TRAVERSE CITY, Michigan -- As Volkswagen works toward resolving its diesel emissions scandal, it is mobilizing “Strategy 2025,” which includes as many as three dedicated platforms for electric vehicles, more utility vehicles and several new budget vehicles.
That path was laid out at the CAR Management Briefing Seminars on Wednesday by Matthias Erb, VW Group of America’s chief engineering officer for North America.
Those three EV platforms would spawn as many as 30 electric vehicles for the brands in the Volkswagen group. Each platform, or toolkit as VW officials call them, would be modular and have flexible chassis that would have different sized wheelbases and tracks to suit individual brands, Erb said.
One such platform, called MEB (Modular Electric Toolkit) yielded a concept vehicle called BUDD-e, an electric van loaded with advanced electronics that debuted in January at the Consumer Electronics Show in Las Vegas. VW brought the van here and Erb demonstrated some of the its features during his presentation.
BUDD-e, about the size of a Chrysler Pacifica, is sort of a rolling electronics laboratory that can sense its surroundings and allows the driver to control it with gestures instead of switches.
The van’s floor is flat and contains a lithium ion battery pack that can provide a driving range of up to 233 miles on a single charge. It has electric motors in the front and rear. Erb said the battery pack can be 80 percent charged in 30 minutes.
He said VW’s EVs will be built around the battery pack.

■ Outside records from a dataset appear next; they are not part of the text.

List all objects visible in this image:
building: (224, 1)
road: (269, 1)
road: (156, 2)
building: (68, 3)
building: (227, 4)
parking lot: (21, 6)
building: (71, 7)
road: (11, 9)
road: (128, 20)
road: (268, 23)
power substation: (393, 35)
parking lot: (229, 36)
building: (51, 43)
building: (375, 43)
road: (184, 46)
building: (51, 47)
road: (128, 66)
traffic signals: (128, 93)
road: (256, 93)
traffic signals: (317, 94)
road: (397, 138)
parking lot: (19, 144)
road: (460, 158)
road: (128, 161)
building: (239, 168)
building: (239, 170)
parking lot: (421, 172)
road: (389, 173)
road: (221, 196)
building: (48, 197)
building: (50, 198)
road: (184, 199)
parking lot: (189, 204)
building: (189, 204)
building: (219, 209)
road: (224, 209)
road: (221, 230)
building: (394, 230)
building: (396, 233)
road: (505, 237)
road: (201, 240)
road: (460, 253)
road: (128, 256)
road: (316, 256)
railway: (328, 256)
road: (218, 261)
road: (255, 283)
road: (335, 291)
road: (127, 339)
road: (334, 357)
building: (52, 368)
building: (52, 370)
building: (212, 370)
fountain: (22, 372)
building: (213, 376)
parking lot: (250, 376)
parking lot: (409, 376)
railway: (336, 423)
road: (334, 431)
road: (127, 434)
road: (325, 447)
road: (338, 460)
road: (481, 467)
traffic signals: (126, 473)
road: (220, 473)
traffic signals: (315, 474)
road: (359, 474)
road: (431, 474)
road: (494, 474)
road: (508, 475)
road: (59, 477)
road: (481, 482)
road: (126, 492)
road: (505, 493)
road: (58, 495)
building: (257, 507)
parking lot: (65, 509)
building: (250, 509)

Acknowledging VW’s tough 11 months since the diesel emissions scandal broke, Erb said VW has to transform its business but not lose its heritage. “It is not so easy to change an organization. It’s an ongoing process,” he said. “You can’t switch from one day to another because you think it would be more interesting to work like a start-up.”
VW recently agreed to a broad U.S. settlement and German parent Volkswagen AG has set aside nearly $20 billion for total scandal-related cost. The automaker still faces criminal investigations, dozens of lawsuits, more buybacks and other regulatory hurdles.